**Data in this exercise**
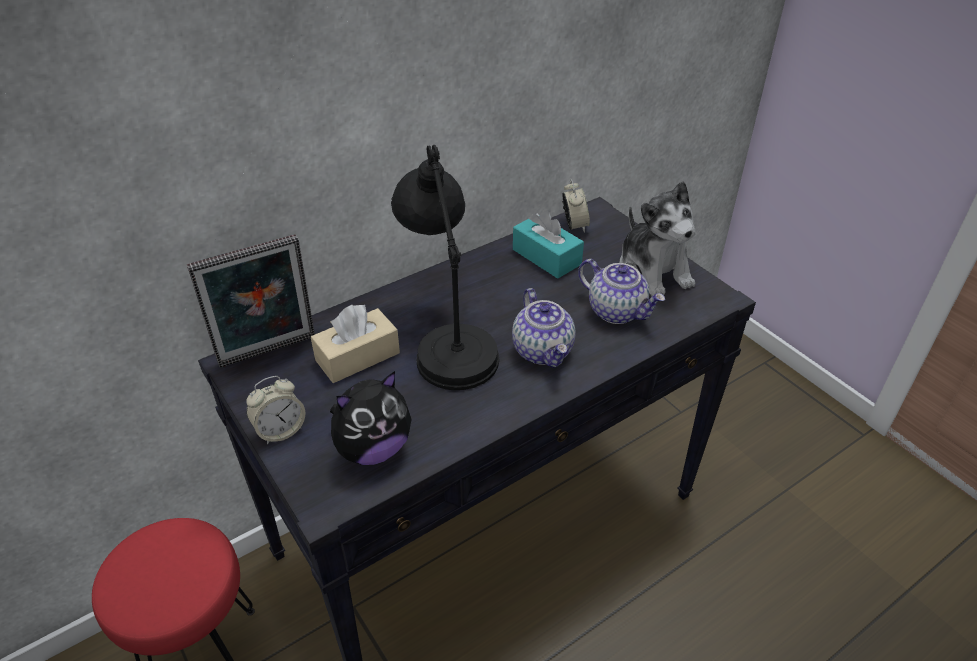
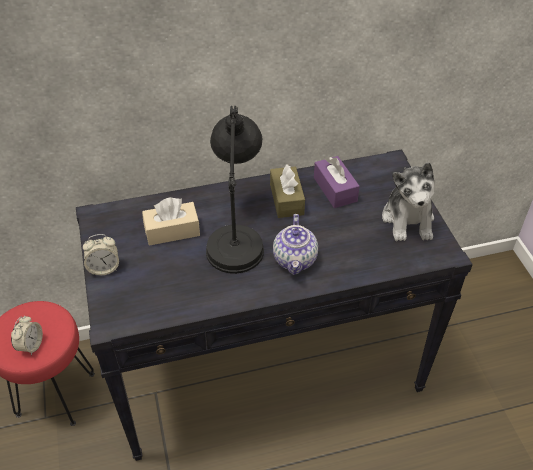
camera: 20 degrees right, 5 degrees up
(269, 353) = (119, 214): picture frame -> none
(373, 448) = (153, 296): plush toy -> none
(492, 282) = (286, 199): none -> brown tissue box
(546, 257) = (335, 189): turquoise tissue box -> purple tissue box
(574, 226) = (368, 169): alarm clock -> alarm clock (31, 345)
(617, 311) = (363, 244): teapot -> none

**Task goal**
Exact copy, pictures removed: set down the whole listing above.

**Solution to this task**
camera: 20 degrees right, 5 degrees up
(269, 353) = (119, 214): picture frame -> none
(373, 448) = (153, 296): plush toy -> none
(492, 282) = (286, 199): none -> brown tissue box
(546, 257) = (335, 189): turquoise tissue box -> purple tissue box
(574, 226) = (368, 169): alarm clock -> alarm clock (31, 345)
(617, 311) = (363, 244): teapot -> none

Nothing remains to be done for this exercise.